One of the prices of this is that the branding of the two parties becomes badly blurred. Leftists see the Democrats as neoliberal sell-outs, while they also become responsible for everything the government does, good and bad. And since the government can only limp along in this crippled state, it’s not too popular to be responsible for their work product.

This is why the Republicans can run the Congress so badly that people hate the federal government with a seething passion, and then win reelection in a landslide on the momentum of the anti-government feeling that they created through their obstruction and ineptitude.

Here’s how Atkins describes this result:

What they don’t like is the comfortable neoliberal “center” in which everyone is supposed to get along with a smiling corporatist agenda, letting the rich use the market to run rampant over the middle class while smoothing out the sharpest edges at the very bottom. That makes almost everyone angry.

This is about how the work product is perceived, and he’s right that the Democrats haven’t figured out how to explain the merits of what they’re doing, particularly when compared to what would happen if they gave up on representing everyone and reverted to being a party of just the left.

As a political matter, what Atkins is saying is that the middle class “wants free stuff, too” and that a successful party will figure this out and adjust their message accordingly.

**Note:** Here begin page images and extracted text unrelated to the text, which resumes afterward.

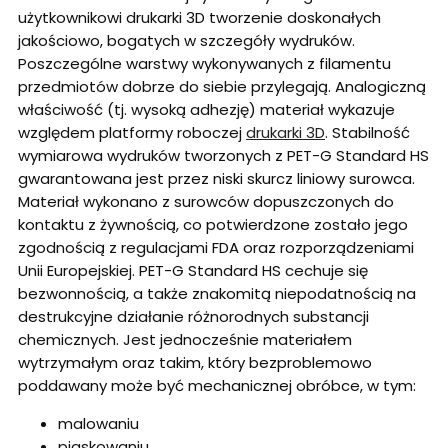
użytkownikowi drukarki 3D tworzenie doskonałych
jakościowo, bogatych w szczegóły wydruków.
Poszczególne warstwy wykonywanych z filamentu
przedmiotów dobrze do siebie przylegają. Analogiczną
właściwość (tj. wysoką adhezję) materiał wykazuje
względem platformy roboczej
drukarki 3D
. Stabilność
wymiarowa wydruków tworzonych z PET-G Standard HS
gwarantowana jest przez niski skurcz liniowy surowca.
Materiał wykonano z surowców dopuszczonych do
kontaktu z żywnością, co potwierdzone zostało jego
zgodnością z regulacjami FDA oraz rozporządzeniami
Unii Europejskiej. PET-G Standard HS cechuje się
bezwonnością, a także znakomitą niepodatnością na
destrukcyjne działanie różnorodnych substancji
chemicznych. Jest jednocześnie materiałem
wytrzymałym oraz takim, który bezproblemowo
poddawany może być mechanicznej obróbce, w tym:
malowaniu
piaskowaniu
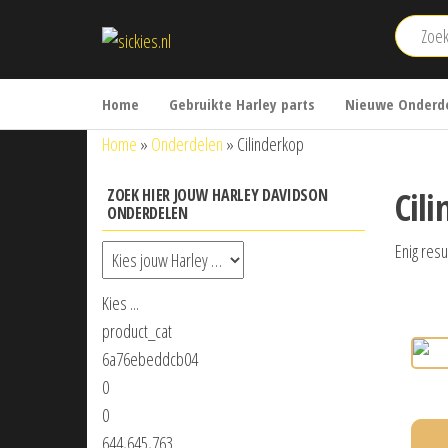
Ga
sickies.nl
naar
de
inhoud
Home
Gebruikte Harley parts
Nieuwe Onderde
Home
»
Onderdelen
»
Cilinderkop
Cil
ZOEK HIER JOUW HARLEY DAVIDSON
ONDERDELEN
Enig resu
Kies ...
product_cat
6a76ebeddcb04
0
0
644,645,763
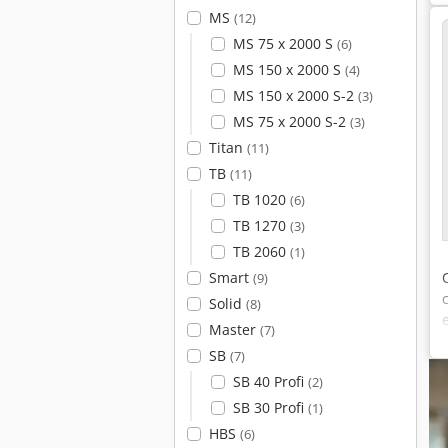
MS
(12)
MS 75 x 2000 S
(6)
MS 150 x 2000 S
(4)
MS 150 x 2000 S-2
(3)
MS 75 x 2000 S-2
(3)
Titan
(11)
TB
(11)
TB 1020
(6)
TB 1270
(3)
TB 2060
(1)
Smart
(9)
Solid
(8)
Master
(7)
SB
(7)
SB 40 Profi
(2)
SB 30 Profi
(1)
HBS
(6)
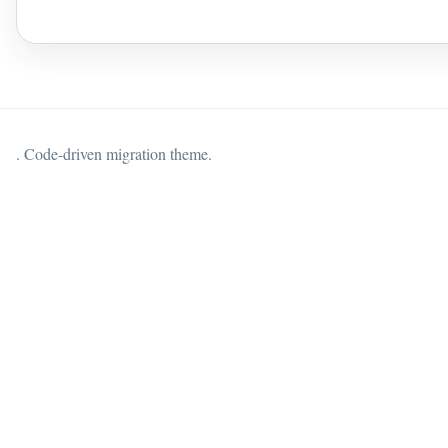
. Code-driven migration theme.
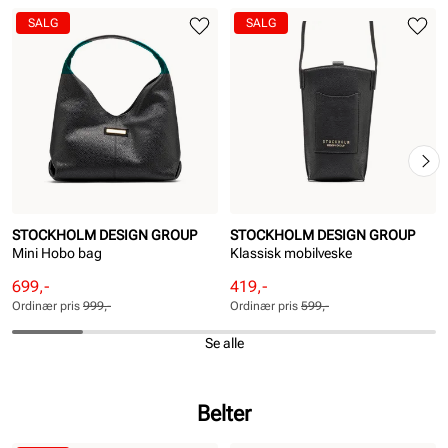
SALG
SALG
STOCKHOLM DESIGN GROUP
STOCKHOLM DESIGN GROUP
Mini Hobo bag
Klassisk mobilveske
Rabattert
Ordinær
Rabattert
Ordinær
699,-
419,-
pris
pris
pris
pris
Ordinær pris
999,-
Ordinær pris
599,-
Pris
Pris
Pris
Pris
Se alle
Belter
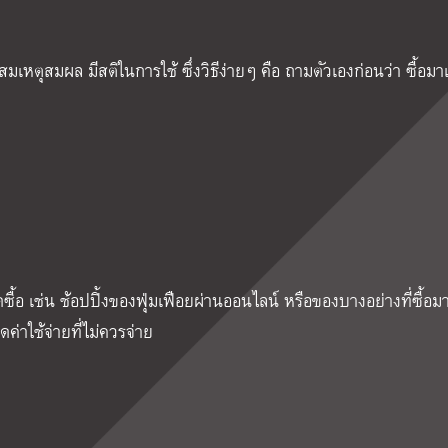
เหตุสมผล มีสติในการใช้ ซึ่งวิธีง่ายๆ คือ ถามตัวเองก่อนว่า ซื้อมาแ
ดซื้อ เช่น ช้อปปิ้งของฟุ่มเฟือยผ่านออนไลน์ หรือของบางอย่างที่ซื้อมา
ลดค่าใช้จ่ายที่ไม่ควรจ่าย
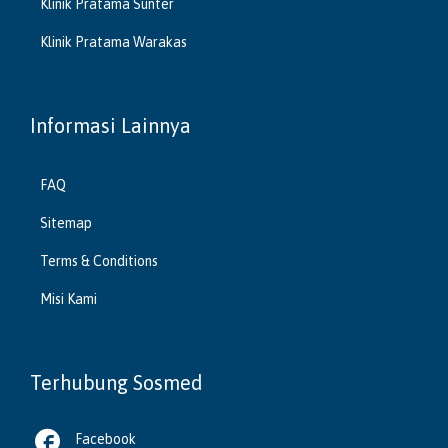
Klinik Pratama Sunter
Klinik Pratama Warakas
Informasi Lainnya
FAQ
Sitemap
Terms & Conditions
Misi Kami
Terhubung Sosmed

Facebook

It’s good advice, but it isn’t so simple to implement for the simple reason that the Democrats are too busy trying to keep the lights on to do much else.

They should get credit for keeping the federal government afloat when the opposition is desperately trying to drown it in a bathtub, but they won’t get that credit because they have to be all things to all people and that prevents them from branding themselves as any one thing.

Still, where the rubber meets the road is in addressing the economic and cultural anxiety of the white middle class. If the Democrats can’t do a better job of that, and of selling that, they won’t win back the House and our government will remain crippled for the foreseeable future.

So, Atkins is basically correct.

It’s just easier said than done, that’s all.